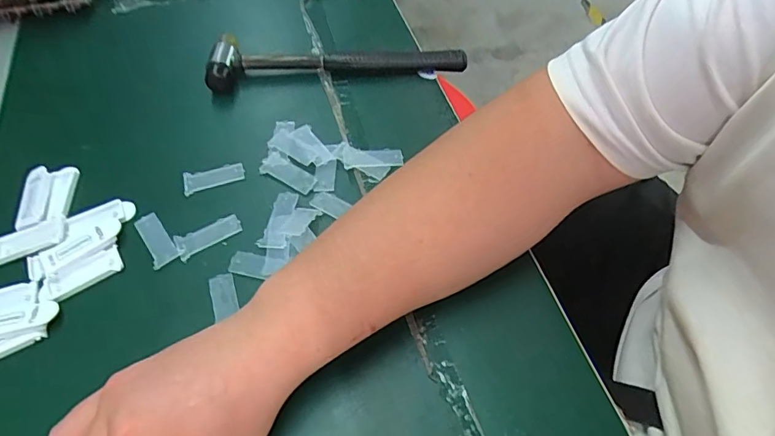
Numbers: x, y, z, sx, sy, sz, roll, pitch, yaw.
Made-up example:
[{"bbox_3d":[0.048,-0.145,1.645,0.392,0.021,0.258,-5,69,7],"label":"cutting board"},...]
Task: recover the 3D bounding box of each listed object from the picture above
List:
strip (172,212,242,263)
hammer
[{"bbox_3d":[-0.133,0.013,0.362,0.047,0.004,0.019,-25,67,-15],"label":"strip"},{"bbox_3d":[-0.046,-0.150,0.455,0.234,0.030,0.054,-5,55,-2],"label":"hammer"}]

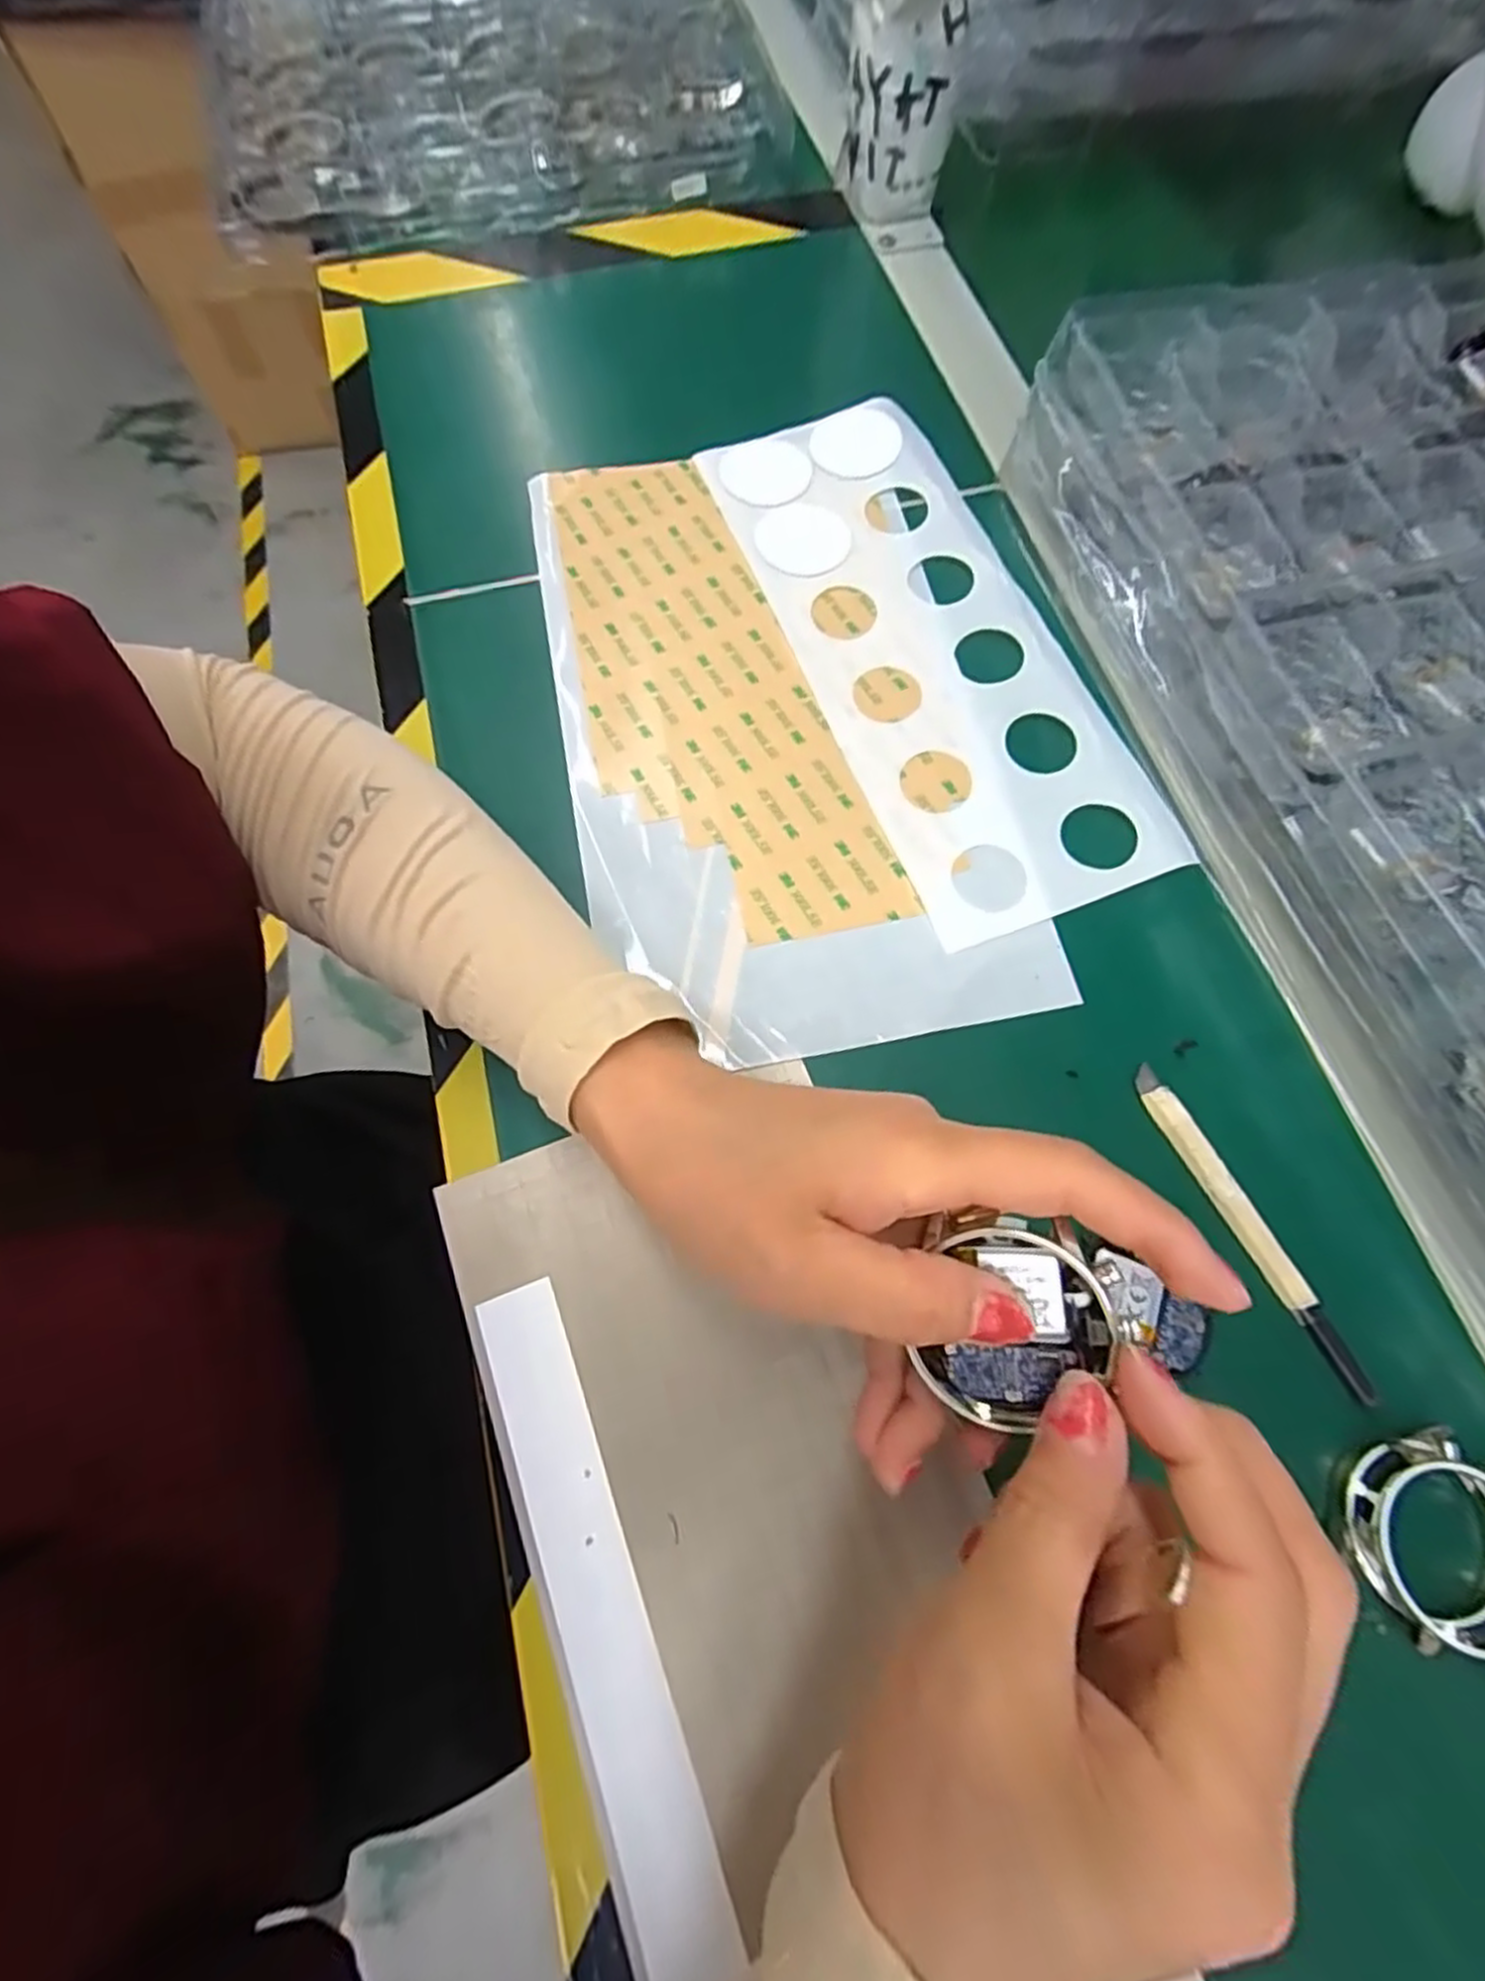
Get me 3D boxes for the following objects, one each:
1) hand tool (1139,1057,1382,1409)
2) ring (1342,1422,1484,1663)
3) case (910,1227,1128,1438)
[{"bbox_3d":[0.163,0.075,0.246,0.011,0.007,0.111,-25,72,-10],"label":"hand tool"},{"bbox_3d":[0.197,0.154,0.209,0.049,0.015,0.054,-33,73,-12],"label":"ring"},{"bbox_3d":[0.061,0.076,0.168,0.037,0.007,0.045,15,97,24],"label":"case"}]

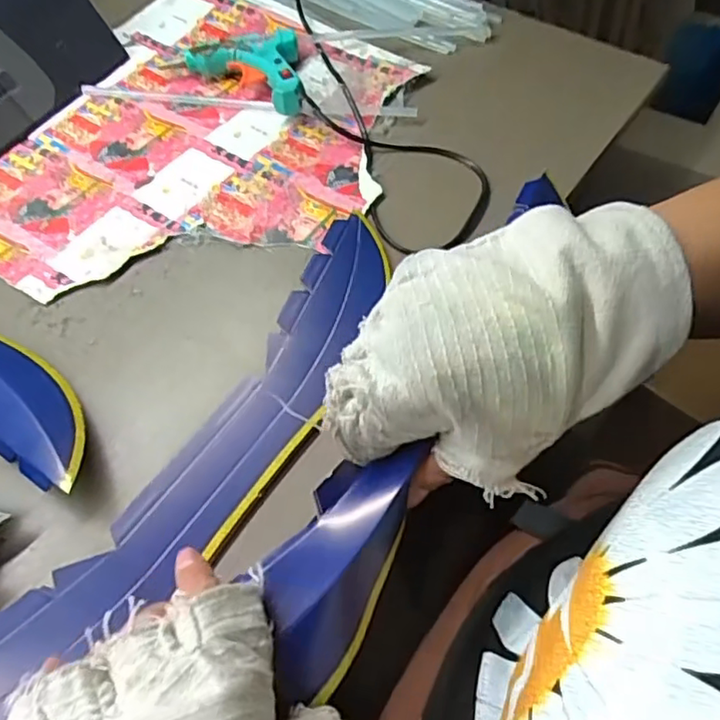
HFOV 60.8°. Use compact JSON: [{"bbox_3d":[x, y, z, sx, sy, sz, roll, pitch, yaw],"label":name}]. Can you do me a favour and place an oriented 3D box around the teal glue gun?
[{"bbox_3d":[-0.116,-0.254,0.549,0.130,0.030,0.095,-1,57,2],"label":"teal glue gun"}]

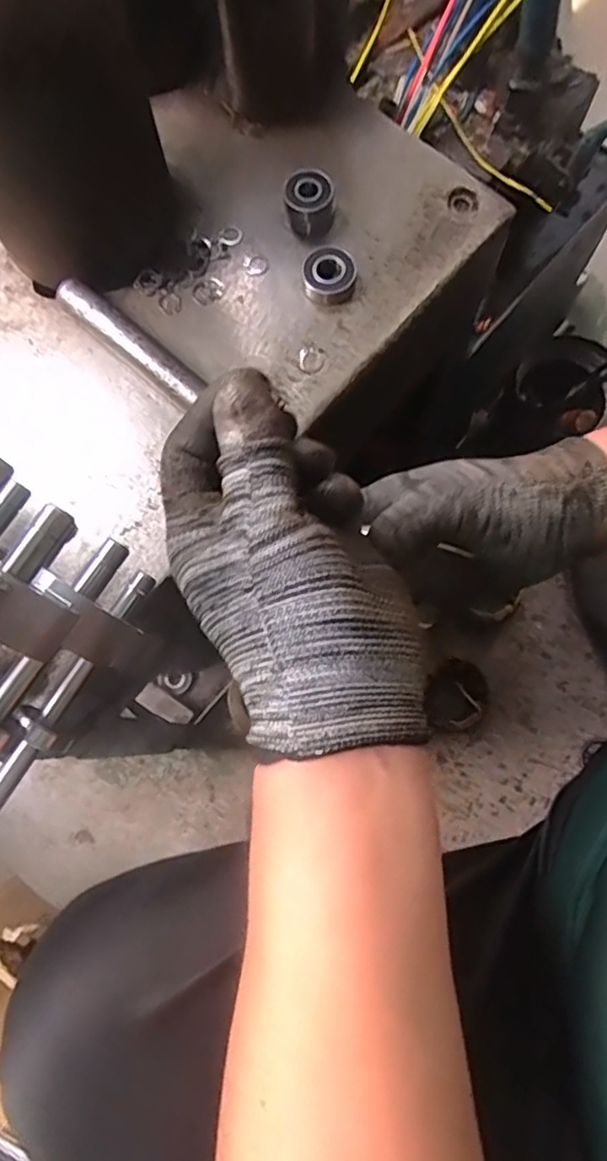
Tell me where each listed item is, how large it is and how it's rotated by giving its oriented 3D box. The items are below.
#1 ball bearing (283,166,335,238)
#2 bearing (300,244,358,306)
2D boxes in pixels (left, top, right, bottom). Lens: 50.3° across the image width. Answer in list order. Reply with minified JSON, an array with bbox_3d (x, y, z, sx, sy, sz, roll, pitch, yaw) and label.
[{"bbox_3d":[0.004,-0.237,0.405,0.031,0.024,0.029,-2,76,1],"label":"ball bearing"},{"bbox_3d":[0.016,-0.190,0.399,0.033,0.014,0.037,7,76,3],"label":"bearing"}]

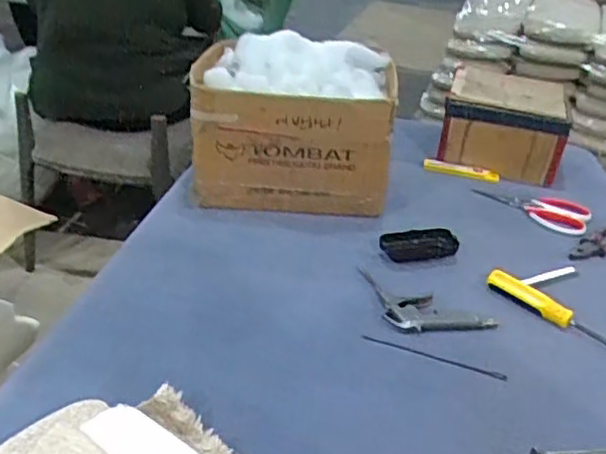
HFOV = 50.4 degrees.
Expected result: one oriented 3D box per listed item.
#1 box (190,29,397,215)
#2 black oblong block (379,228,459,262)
[{"bbox_3d":[-0.017,-0.155,1.017,0.298,0.228,0.218,5,31,1],"label":"box"},{"bbox_3d":[0.169,0.025,0.920,0.112,0.025,0.056,0,31,-8],"label":"black oblong block"}]

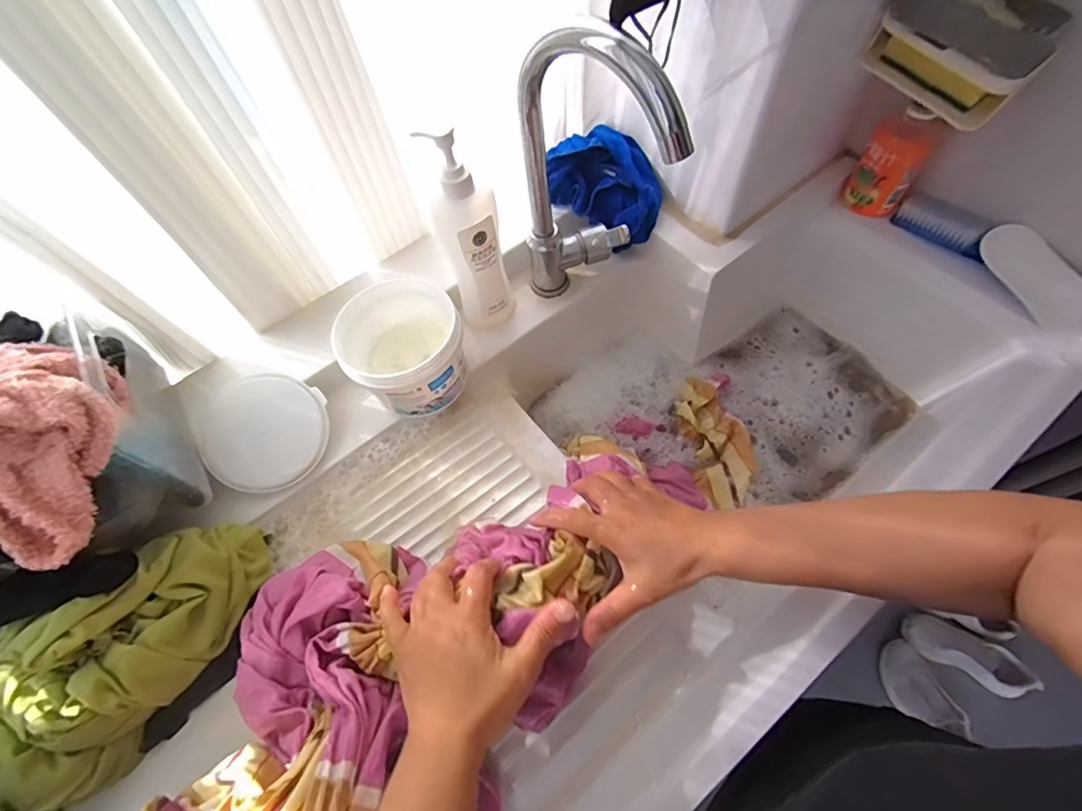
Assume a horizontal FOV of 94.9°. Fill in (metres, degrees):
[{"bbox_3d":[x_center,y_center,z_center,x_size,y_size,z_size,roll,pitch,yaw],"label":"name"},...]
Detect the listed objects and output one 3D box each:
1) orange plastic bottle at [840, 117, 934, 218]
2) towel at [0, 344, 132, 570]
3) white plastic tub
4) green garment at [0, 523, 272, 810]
[{"bbox_3d":[0.417,-0.286,0.601,0.065,0.113,0.053,23,67,14],"label":"orange plastic bottle"},{"bbox_3d":[-0.378,0.021,0.365,0.166,0.097,0.145,21,66,13],"label":"towel"},{"bbox_3d":[-0.147,-0.055,0.550,0.115,0.109,0.124,-1,63,3],"label":"white plastic tub"},{"bbox_3d":[-0.356,0.209,0.415,0.245,0.110,0.132,-39,67,-15],"label":"green garment"}]

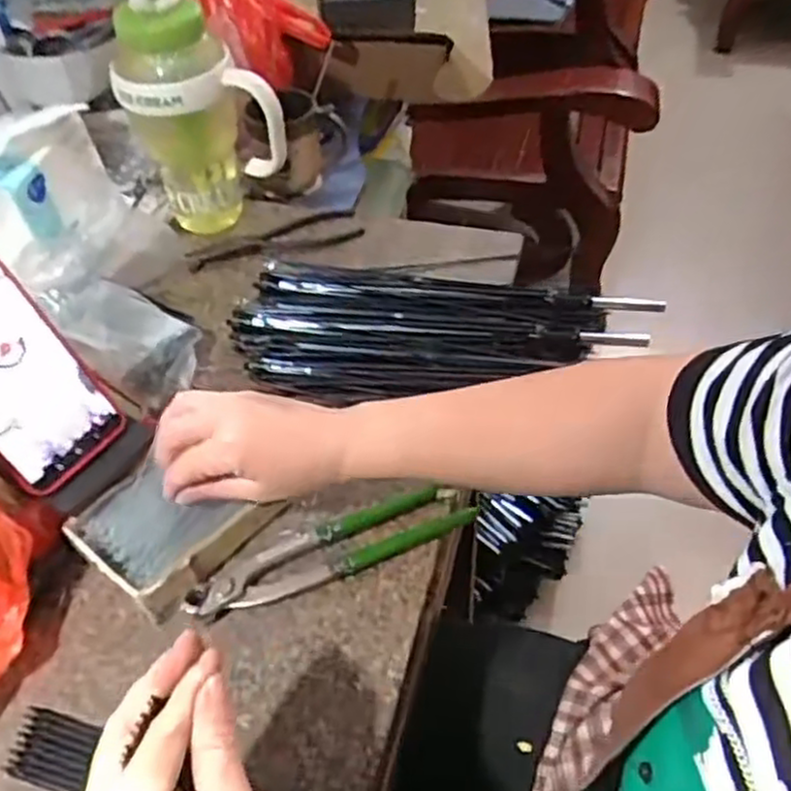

——

§ Work request:
The required answer is the exact run of lines above starting at the line with "1) orange plastic" and ending at the line with "3) white plastic tub", with both ends present.

§ Your response:
1) orange plastic bottle at [840, 117, 934, 218]
2) towel at [0, 344, 132, 570]
3) white plastic tub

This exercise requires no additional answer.